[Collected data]

___

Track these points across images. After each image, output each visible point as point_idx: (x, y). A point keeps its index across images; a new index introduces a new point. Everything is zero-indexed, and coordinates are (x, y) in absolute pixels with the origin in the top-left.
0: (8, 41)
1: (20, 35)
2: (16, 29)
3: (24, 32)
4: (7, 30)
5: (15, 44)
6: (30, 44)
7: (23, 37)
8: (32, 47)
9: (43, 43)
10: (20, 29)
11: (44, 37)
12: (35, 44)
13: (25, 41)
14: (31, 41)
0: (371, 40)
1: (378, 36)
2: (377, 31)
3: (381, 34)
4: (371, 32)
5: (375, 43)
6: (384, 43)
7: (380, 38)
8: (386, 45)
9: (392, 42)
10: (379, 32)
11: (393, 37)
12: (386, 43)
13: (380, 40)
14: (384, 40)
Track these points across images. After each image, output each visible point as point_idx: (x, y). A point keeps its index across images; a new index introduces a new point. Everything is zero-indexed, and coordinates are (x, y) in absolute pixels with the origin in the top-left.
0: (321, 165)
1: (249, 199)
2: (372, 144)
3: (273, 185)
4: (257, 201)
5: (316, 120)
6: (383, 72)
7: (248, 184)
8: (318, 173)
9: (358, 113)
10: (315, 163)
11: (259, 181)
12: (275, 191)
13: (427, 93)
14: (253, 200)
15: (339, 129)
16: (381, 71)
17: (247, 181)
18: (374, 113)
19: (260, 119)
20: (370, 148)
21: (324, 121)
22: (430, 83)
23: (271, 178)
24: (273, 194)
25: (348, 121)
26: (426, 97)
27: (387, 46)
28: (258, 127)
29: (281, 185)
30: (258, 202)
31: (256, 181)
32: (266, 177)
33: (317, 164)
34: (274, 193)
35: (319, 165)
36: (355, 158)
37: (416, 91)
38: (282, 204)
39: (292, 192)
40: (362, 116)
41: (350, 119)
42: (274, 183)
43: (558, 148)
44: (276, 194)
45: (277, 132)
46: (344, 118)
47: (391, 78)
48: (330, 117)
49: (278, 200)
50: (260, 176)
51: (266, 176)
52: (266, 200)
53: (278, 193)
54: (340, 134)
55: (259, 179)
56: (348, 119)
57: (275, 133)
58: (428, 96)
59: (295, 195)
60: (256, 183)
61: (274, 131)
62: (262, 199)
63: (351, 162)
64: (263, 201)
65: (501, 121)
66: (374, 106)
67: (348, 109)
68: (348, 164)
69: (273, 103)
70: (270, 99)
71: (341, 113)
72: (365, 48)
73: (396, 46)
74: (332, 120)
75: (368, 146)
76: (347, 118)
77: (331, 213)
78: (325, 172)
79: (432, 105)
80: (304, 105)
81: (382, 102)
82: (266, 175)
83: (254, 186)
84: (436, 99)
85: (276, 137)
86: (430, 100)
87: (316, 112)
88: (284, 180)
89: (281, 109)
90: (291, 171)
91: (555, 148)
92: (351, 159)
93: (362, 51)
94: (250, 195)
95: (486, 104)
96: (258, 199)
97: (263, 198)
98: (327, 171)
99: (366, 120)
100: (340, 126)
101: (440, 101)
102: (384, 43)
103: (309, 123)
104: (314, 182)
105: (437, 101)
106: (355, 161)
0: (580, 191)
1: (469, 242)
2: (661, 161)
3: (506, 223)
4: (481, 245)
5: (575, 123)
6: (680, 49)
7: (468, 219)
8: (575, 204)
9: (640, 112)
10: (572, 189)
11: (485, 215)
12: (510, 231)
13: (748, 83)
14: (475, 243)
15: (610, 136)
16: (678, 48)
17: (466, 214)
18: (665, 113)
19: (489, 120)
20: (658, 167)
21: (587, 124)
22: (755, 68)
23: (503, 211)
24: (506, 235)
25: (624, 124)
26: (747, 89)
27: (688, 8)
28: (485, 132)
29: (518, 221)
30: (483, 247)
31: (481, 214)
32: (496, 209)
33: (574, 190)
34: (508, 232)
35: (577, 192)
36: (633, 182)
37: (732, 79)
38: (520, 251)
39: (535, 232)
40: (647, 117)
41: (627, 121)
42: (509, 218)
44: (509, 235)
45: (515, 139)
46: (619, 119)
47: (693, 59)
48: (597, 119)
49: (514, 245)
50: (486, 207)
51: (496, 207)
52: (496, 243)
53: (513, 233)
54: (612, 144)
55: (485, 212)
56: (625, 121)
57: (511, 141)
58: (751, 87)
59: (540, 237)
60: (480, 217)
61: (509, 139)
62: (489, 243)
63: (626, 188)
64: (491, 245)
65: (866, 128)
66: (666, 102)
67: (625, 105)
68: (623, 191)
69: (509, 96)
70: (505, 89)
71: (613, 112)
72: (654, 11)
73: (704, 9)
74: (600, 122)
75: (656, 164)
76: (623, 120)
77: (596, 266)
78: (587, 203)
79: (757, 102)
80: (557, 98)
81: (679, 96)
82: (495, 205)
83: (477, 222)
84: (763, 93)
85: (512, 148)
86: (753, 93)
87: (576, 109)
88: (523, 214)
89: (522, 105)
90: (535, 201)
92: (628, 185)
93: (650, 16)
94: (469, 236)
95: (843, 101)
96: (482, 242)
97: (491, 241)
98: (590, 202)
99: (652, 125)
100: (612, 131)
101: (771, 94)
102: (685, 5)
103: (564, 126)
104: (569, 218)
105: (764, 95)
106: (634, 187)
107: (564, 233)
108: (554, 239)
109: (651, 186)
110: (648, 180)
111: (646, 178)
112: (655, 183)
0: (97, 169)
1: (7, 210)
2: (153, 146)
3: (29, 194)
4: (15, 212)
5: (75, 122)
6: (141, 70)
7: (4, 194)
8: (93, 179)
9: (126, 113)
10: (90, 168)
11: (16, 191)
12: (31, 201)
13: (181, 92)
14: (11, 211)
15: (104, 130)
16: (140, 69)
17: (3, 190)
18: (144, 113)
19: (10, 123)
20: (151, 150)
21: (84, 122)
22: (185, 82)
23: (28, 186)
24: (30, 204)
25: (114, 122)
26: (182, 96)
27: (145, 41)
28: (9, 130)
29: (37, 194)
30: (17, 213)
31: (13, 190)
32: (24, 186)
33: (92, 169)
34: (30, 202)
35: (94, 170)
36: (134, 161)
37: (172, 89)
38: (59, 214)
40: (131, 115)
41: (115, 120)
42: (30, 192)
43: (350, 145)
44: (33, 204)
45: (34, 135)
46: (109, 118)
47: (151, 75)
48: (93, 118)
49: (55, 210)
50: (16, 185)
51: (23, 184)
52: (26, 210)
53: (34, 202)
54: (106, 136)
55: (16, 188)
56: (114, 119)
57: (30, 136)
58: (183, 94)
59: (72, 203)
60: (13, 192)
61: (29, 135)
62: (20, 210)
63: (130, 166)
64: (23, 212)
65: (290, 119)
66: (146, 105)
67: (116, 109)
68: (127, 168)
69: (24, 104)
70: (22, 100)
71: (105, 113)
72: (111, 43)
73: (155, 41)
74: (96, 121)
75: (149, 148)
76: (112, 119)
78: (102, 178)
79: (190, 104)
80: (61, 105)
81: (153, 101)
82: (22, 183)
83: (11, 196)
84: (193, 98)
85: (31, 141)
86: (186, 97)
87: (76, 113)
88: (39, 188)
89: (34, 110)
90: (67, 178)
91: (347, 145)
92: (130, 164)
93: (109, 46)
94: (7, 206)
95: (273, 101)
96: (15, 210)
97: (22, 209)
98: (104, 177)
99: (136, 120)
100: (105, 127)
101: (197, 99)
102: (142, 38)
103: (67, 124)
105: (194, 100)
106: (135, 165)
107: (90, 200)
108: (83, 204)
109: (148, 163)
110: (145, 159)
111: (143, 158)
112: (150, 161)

___

#### [Work to complete]
Rewrite the data above, changing every occurrence of "zero-indexed" to "0-indexed" and leaving all else as it stands.

#### [Result of the task]
Track these points across images. After each image, output each visible point as point_idx: (x, y). A point keeps its index across images; a new index introduces a new point. Everything is 0-indexed, and coordinates are (x, y) in absolute pixels with the origin in the top-left.
0: (8, 41)
1: (20, 35)
2: (16, 29)
3: (24, 32)
4: (7, 30)
5: (15, 44)
6: (30, 44)
7: (23, 37)
8: (32, 47)
9: (43, 43)
10: (20, 29)
11: (44, 37)
12: (35, 44)
13: (25, 41)
14: (31, 41)
0: (371, 40)
1: (378, 36)
2: (377, 31)
3: (381, 34)
4: (371, 32)
5: (375, 43)
6: (384, 43)
7: (380, 38)
8: (386, 45)
9: (392, 42)
10: (379, 32)
11: (393, 37)
12: (386, 43)
13: (380, 40)
14: (384, 40)
Track these points across images. After each image, output each visible point as point_idx: (x, y). A point keeps its index across images; a new index introduces a new point. Everything is 0-indexed, and coordinates are (x, y) in absolute pixels with the origin in the top-left.
0: (321, 165)
1: (249, 199)
2: (372, 144)
3: (273, 185)
4: (257, 201)
5: (316, 120)
6: (383, 72)
7: (248, 184)
8: (318, 173)
9: (358, 113)
10: (315, 163)
11: (259, 181)
12: (275, 191)
13: (427, 93)
14: (253, 200)
15: (339, 129)
16: (381, 71)
17: (247, 181)
18: (374, 113)
19: (260, 119)
20: (370, 148)
21: (324, 121)
22: (430, 83)
23: (271, 178)
24: (273, 194)
25: (348, 121)
26: (426, 97)
27: (387, 46)
28: (258, 127)
29: (281, 185)
30: (258, 202)
31: (256, 181)
32: (266, 177)
33: (317, 164)
34: (274, 193)
35: (319, 165)
36: (355, 158)
37: (416, 91)
38: (282, 204)
39: (292, 192)
40: (362, 116)
41: (350, 119)
42: (274, 183)
43: (558, 148)
44: (276, 194)
45: (277, 132)
46: (344, 118)
47: (391, 78)
48: (330, 117)
49: (278, 200)
50: (260, 176)
51: (266, 176)
52: (266, 200)
53: (278, 193)
54: (340, 134)
55: (259, 179)
56: (348, 119)
57: (275, 133)
58: (428, 96)
59: (295, 195)
60: (256, 183)
61: (274, 131)
62: (262, 199)
63: (351, 162)
64: (263, 201)
65: (501, 121)
66: (374, 106)
67: (348, 109)
68: (348, 164)
69: (273, 103)
70: (270, 99)
71: (341, 113)
72: (365, 48)
73: (396, 46)
74: (332, 120)
75: (368, 146)
76: (347, 118)
77: (331, 213)
78: (325, 172)
79: (432, 105)
80: (304, 105)
81: (382, 102)
82: (266, 175)
83: (254, 186)
84: (436, 99)
85: (276, 137)
86: (430, 100)
87: (316, 112)
88: (284, 180)
89: (281, 109)
90: (291, 171)
91: (555, 148)
92: (351, 159)
93: (362, 51)
94: (250, 195)
95: (486, 104)
96: (258, 199)
97: (263, 198)
98: (327, 171)
99: (366, 120)
100: (340, 126)
101: (440, 101)
102: (384, 43)
103: (309, 123)
104: (314, 182)
105: (437, 101)
106: (355, 161)
0: (580, 191)
1: (469, 242)
2: (661, 161)
3: (506, 223)
4: (481, 245)
5: (575, 123)
6: (680, 49)
7: (468, 219)
8: (575, 204)
9: (640, 112)
10: (572, 189)
11: (485, 215)
12: (510, 231)
13: (748, 83)
14: (475, 243)
15: (610, 136)
16: (678, 48)
17: (466, 214)
18: (665, 113)
19: (489, 120)
20: (658, 167)
21: (587, 124)
22: (755, 68)
23: (503, 211)
24: (506, 235)
25: (624, 124)
26: (747, 89)
27: (688, 8)
28: (485, 132)
29: (518, 221)
30: (483, 247)
31: (481, 214)
32: (496, 209)
33: (574, 190)
34: (508, 232)
35: (577, 192)
36: (633, 182)
37: (732, 79)
38: (520, 251)
39: (535, 232)
40: (647, 117)
41: (627, 121)
42: (509, 218)
44: (509, 235)
45: (515, 139)
46: (619, 119)
47: (693, 59)
48: (597, 119)
49: (514, 245)
50: (486, 207)
51: (496, 207)
52: (496, 243)
53: (513, 233)
54: (612, 144)
55: (485, 212)
56: (625, 121)
57: (511, 141)
58: (751, 87)
59: (540, 237)
60: (480, 217)
61: (509, 139)
62: (489, 243)
63: (626, 188)
64: (491, 245)
65: (866, 128)
66: (666, 102)
67: (625, 105)
68: (623, 191)
69: (509, 96)
70: (505, 89)
71: (613, 112)
72: (654, 11)
73: (704, 9)
74: (600, 122)
75: (656, 164)
76: (623, 120)
77: (596, 266)
78: (587, 203)
79: (757, 102)
80: (557, 98)
81: (679, 96)
82: (495, 205)
83: (477, 222)
84: (763, 93)
85: (512, 148)
86: (753, 93)
87: (576, 109)
88: (523, 214)
89: (522, 105)
90: (535, 201)
92: (628, 185)
93: (650, 16)
94: (469, 236)
95: (843, 101)
96: (482, 242)
97: (491, 241)
98: (590, 202)
99: (652, 125)
100: (612, 131)
101: (771, 94)
102: (685, 5)
103: (564, 126)
104: (569, 218)
105: (764, 95)
106: (634, 187)
107: (564, 233)
108: (554, 239)
109: (651, 186)
110: (648, 180)
111: (646, 178)
112: (655, 183)
0: (97, 169)
1: (7, 210)
2: (153, 146)
3: (29, 194)
4: (15, 212)
5: (75, 122)
6: (141, 70)
7: (4, 194)
8: (93, 179)
9: (126, 113)
10: (90, 168)
11: (16, 191)
12: (31, 201)
13: (181, 92)
14: (11, 211)
15: (104, 130)
16: (140, 69)
17: (3, 190)
18: (144, 113)
19: (10, 123)
20: (151, 150)
21: (84, 122)
22: (185, 82)
23: (28, 186)
24: (30, 204)
25: (114, 122)
26: (182, 96)
27: (145, 41)
28: (9, 130)
29: (37, 194)
30: (17, 213)
31: (13, 190)
32: (24, 186)
33: (92, 169)
34: (30, 202)
35: (94, 170)
36: (134, 161)
37: (172, 89)
38: (59, 214)
40: (131, 115)
41: (115, 120)
42: (30, 192)
43: (350, 145)
44: (33, 204)
45: (34, 135)
46: (109, 118)
47: (151, 75)
48: (93, 118)
49: (55, 210)
50: (16, 185)
51: (23, 184)
52: (26, 210)
53: (34, 202)
54: (106, 136)
55: (16, 188)
56: (114, 119)
57: (30, 136)
58: (183, 94)
59: (72, 203)
60: (13, 192)
61: (29, 135)
62: (20, 210)
63: (130, 166)
64: (23, 212)
65: (290, 119)
66: (146, 105)
67: (116, 109)
68: (127, 168)
69: (24, 104)
70: (22, 100)
71: (105, 113)
72: (111, 43)
73: (155, 41)
74: (96, 121)
75: (149, 148)
76: (112, 119)
78: (102, 178)
79: (190, 104)
80: (61, 105)
81: (153, 101)
82: (22, 183)
83: (11, 196)
84: (193, 98)
85: (31, 141)
86: (186, 97)
87: (76, 113)
88: (39, 188)
89: (34, 110)
90: (67, 178)
91: (347, 145)
92: (130, 164)
93: (109, 46)
94: (7, 206)
95: (273, 101)
96: (15, 210)
97: (22, 209)
98: (104, 177)
99: (136, 120)
100: (105, 127)
101: (197, 99)
102: (142, 38)
103: (67, 124)
105: (194, 100)
106: (135, 165)
107: (90, 200)
108: (83, 204)
109: (148, 163)
110: (145, 159)
111: (143, 158)
112: (150, 161)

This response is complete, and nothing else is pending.